Saturday, December 17, 2005

Planet, or Not Planet, That Is The Question.

Welcome to another seemingly random edition of The Corner. I say seemingly because there is one unifying thread to all of these! Welcome back to the Brownian thought processes of yours truly.

Space, the final frontier. And a source for endless debate, even over that which we all thought was gospel truth. To whit, Pluto. A planet? An asteroid? A failed comet? Goofy and Minnie's secret love puppy? For many years now there have been strong arguments for Pluto's demotion from certified planet to friendly asteroid. At a scant 2390 kilometers in diameter Pluto is smaller than our own moon(3,474 kilometers)and has an eccentric orbit that, for part of the Plutonian year, actually brings it closer to us than Neptune, and goes in the opposite direction of the rest of the planets, which seems to indicate that it was a cosmic wanderer that got snared by our greedy Sun. In its favor it is definitely round, and has at least one satellite, Charon. But Marius, you might ask, why are you telling us all this? Good question, and the answer is that this year an object, currently nicknamed Xena, was found beyond the orbit of Pluto that is significantly larger than our 9th planet. Xena, and its companion/satellite Gabrielle, orbit in the outskirts of the Solar system called the Kuiper Belt, which is very distant(extending 5 billion miles past Neptune) and is thought to be the origin of most of the cometary activity in our neck of the galaxy. The discovery of a Kuiper Belt object that is larger than Pluto has revived the planet/not a planet controversy, since Xena's distinction rests firmly upon Pluto's identity. If Pluto is a planet, then shouldn't Xena be considered our 10th planet? And if Xena is not to be considered a planet, why then should Pluto be called one? Ultimately this all boils down to the definition of the word 'planet'. calls a planet, "A nonluminous celestial body larger than an asteroid or comet, illuminated by light from a star, such as the sun, around which it revolves." But, quite surprisingly, the International Astronomical Union(IAU), whose job it is to define such things, has no clear definition. They admit that until very recently there was no need for a clear definition of what a planet is, but they are working feverishly to come up with one. What is clear is that no matter the IAU decision, this debate won't go away.

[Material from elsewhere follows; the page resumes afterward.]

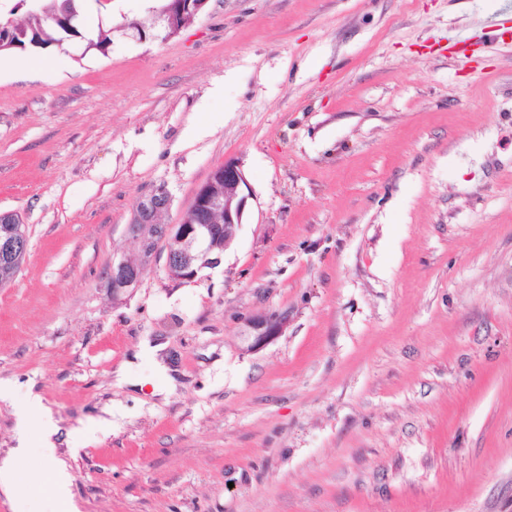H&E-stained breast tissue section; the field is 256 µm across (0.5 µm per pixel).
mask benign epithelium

Personally I think Luna should be used as the gold standard in this debate. If it's bigger than our Moon, it's a planet. If it's smaller; planetessimal, asteroid, comet, dust, space crap,whatever. And let's not even get started on the satellites of Jupiter, Saturn, and the other gas giants.(but I'll go into those later, 'cause some of them are wayyyy cool)
Ok, gotta run. I'm going to get out my Ouija board and see what Carl Sagan has to say about all this. ;-)

See ya,

1 comment:

heff said...

Whatever Carl says, I'm sure it will involve the word "billy-yuns".